Na Glória desde sua estréia, em outubro de 2006, mais precisamente no 4º andar do número 270, Rua do Russel, piauí já colhe os louros de quem, ainda que contra a corrente, acerta uma empreitada. Engana-se, no entanto, quem pensa que a Glória é difícil de ser alcançada. A menos de 100m da estação do metrô que recebe o mesmo nome do antigo bairro do Rio de Janeiro, a sede da revista e uma de suas editoras, Dorrit Harazim, abriram suas portas e agendas, respectivamente, para me receber às 11h da manhã chuvosa da última terça-feira, dia 16 de dezembro.

Com um gravador, caneta e papel nas mãos e a voz embargada pelo nervosismo de um iniciante, dei início à entrevista que foi praticamente conduzida pelos 35 anos de experiência de Dorrit na profissão. A senhora jornalista foi a primeira mulher brasileira a ser enviada para a cobertura da Guerra do Vietnã e também dirigiu a série de documentários "Travessias", produzidos pela Videofilmes e exibidos no canal GNT.

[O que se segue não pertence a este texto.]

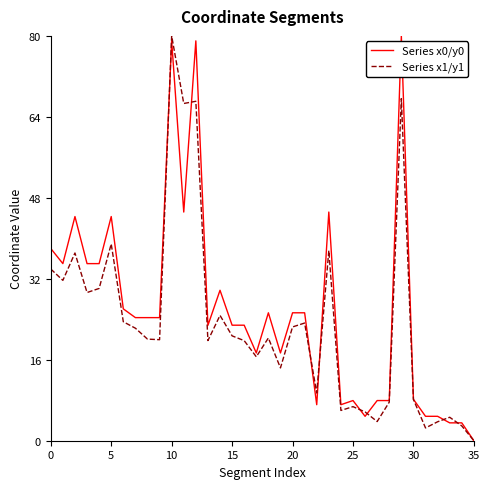

What is the maximum value for Series x1/y1?

80.0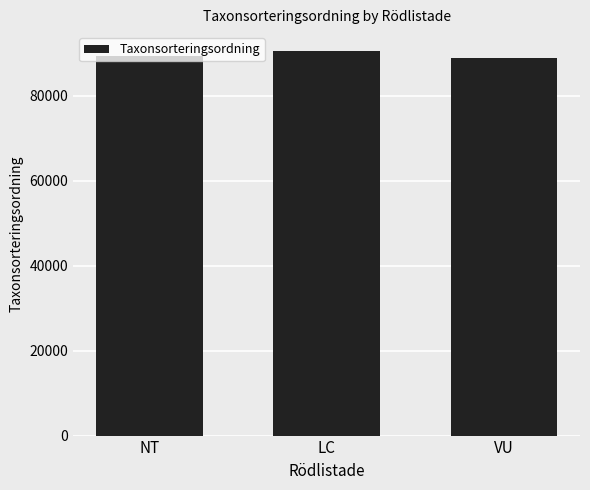

What is the smallest value displayed?

88943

Sobre a piauí, ela fala do impacto inicial, quando nem eles mesmos, os criadores, sabiam o que iria lhes reservar o futuro. Primeiro porque "ninguém entendia o porquê de piauí, sem ser piauí." Foi preciso bastante tempo para que os leitores entendessem que fosse "justamente para isso: para nada." A sonoridade da palavra de origem indígena, a indagação que ela provocava acerca da identidade final da revista, e o fato de o estado do piauí ser um dos mais, senão o mais desconhecido pelos brasileiros, tendo sido inclusive esquecido por um mapa do IBGE, tudo isso se somou para que o nome prevalecesse para a revista que nascia para ser o "piauí da imprensa brasileira."

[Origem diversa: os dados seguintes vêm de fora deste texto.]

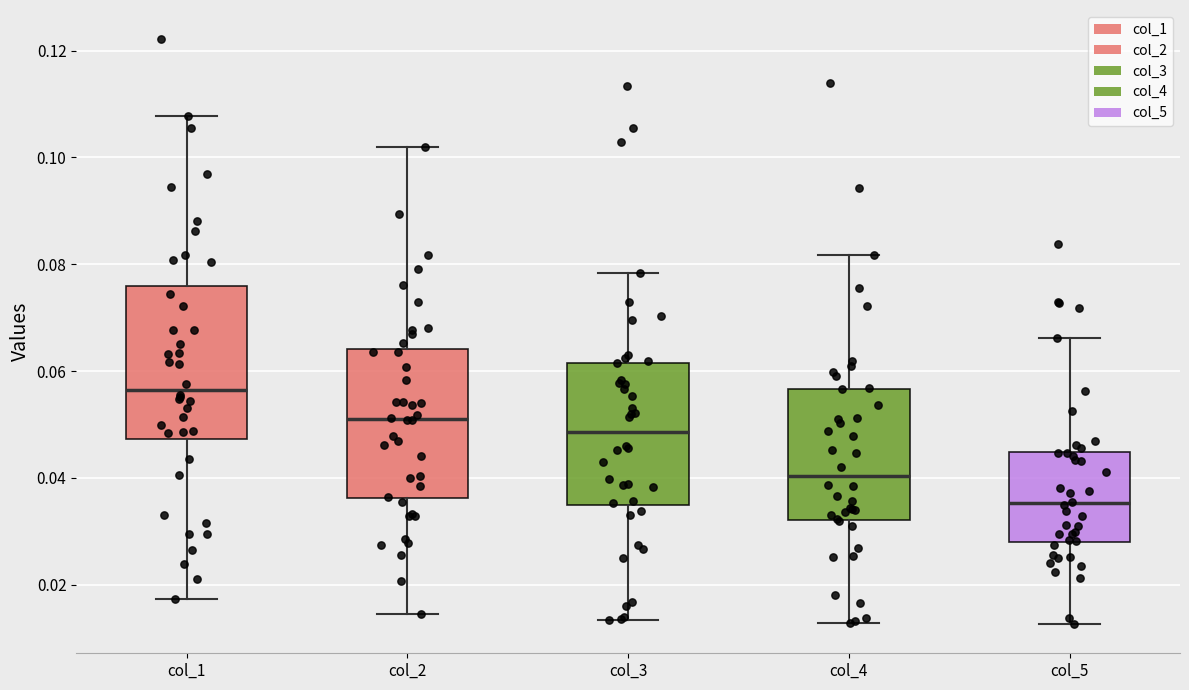

Where is the upper edge of the box for col_3 on the y-axis? The values are not printed on the chart, so give them approximately, as read against the axis.

0.062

Porém, se o Estado do piauí continua amargando o esquecimento de parte das autoridades e da população do país, com a revista homônima o resultado foi surpreendente. Dorrit atribui algumas razões para isso. Primeiro que a revista atravessa várias gerações, o que não era esperado inicialmente. "Imaginávamos, que pelo número de letrinhas, os leitores seriam mais próximos da minha geração e a geração imediatamente anterior. O que aconteceu, e que pegou de surpresa, foi a paixão afetiva, declarada, sem grilo, da garotada universitária. Isso é uma coisa que não se consegue através de marketing. Acontece, felizmente." Um segundo motivo seria o elemento lúdico que envolve a publicação e que parte mesmo de suas capas, que propositalmente não dizem nada a respeito do conteúdo da revista. "A idéia da capa é que o leitor não saiba o que está comprando. E queremos, idealmente, que ele tenha algumas surpresas com os temas e as maneiras como foram contados."

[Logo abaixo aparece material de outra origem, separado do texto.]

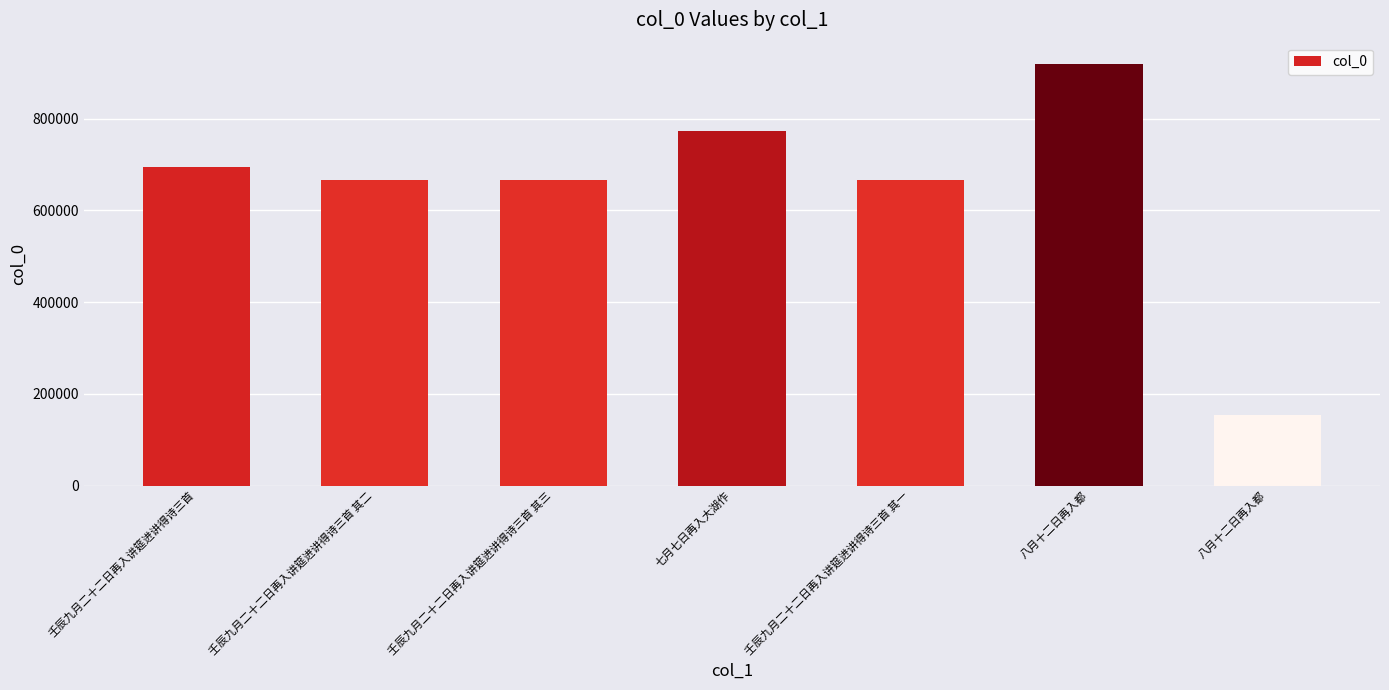

What is the ratio of the value at 八月十二日再入都 to the value at 八月十二日再入都?

6.0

Surpresas não faltam em meio à média mensal de 75 páginas que compõem a piauí. A não ser a "chegada" e a "despedida", nada é fixo na publicação. Os colaboradores, nacionais e internacionais, variam de edição para edição. "Nós não temos o compromisso burocrático com a revista de cumprir um roteiro básico quando não há conteúdo que mereça ser publicado. A seção diário, por exemplo, só é fixa enquanto nós acharmos que naquele número cabe novamente uma seção com estas características. Em determinado mês, eventualmente, nós vamos dizer não e vamos fazer uma edição inteira só com uma matéria", afirma a editora, deixando transparecer o clima de independência que envolve a produção da revista.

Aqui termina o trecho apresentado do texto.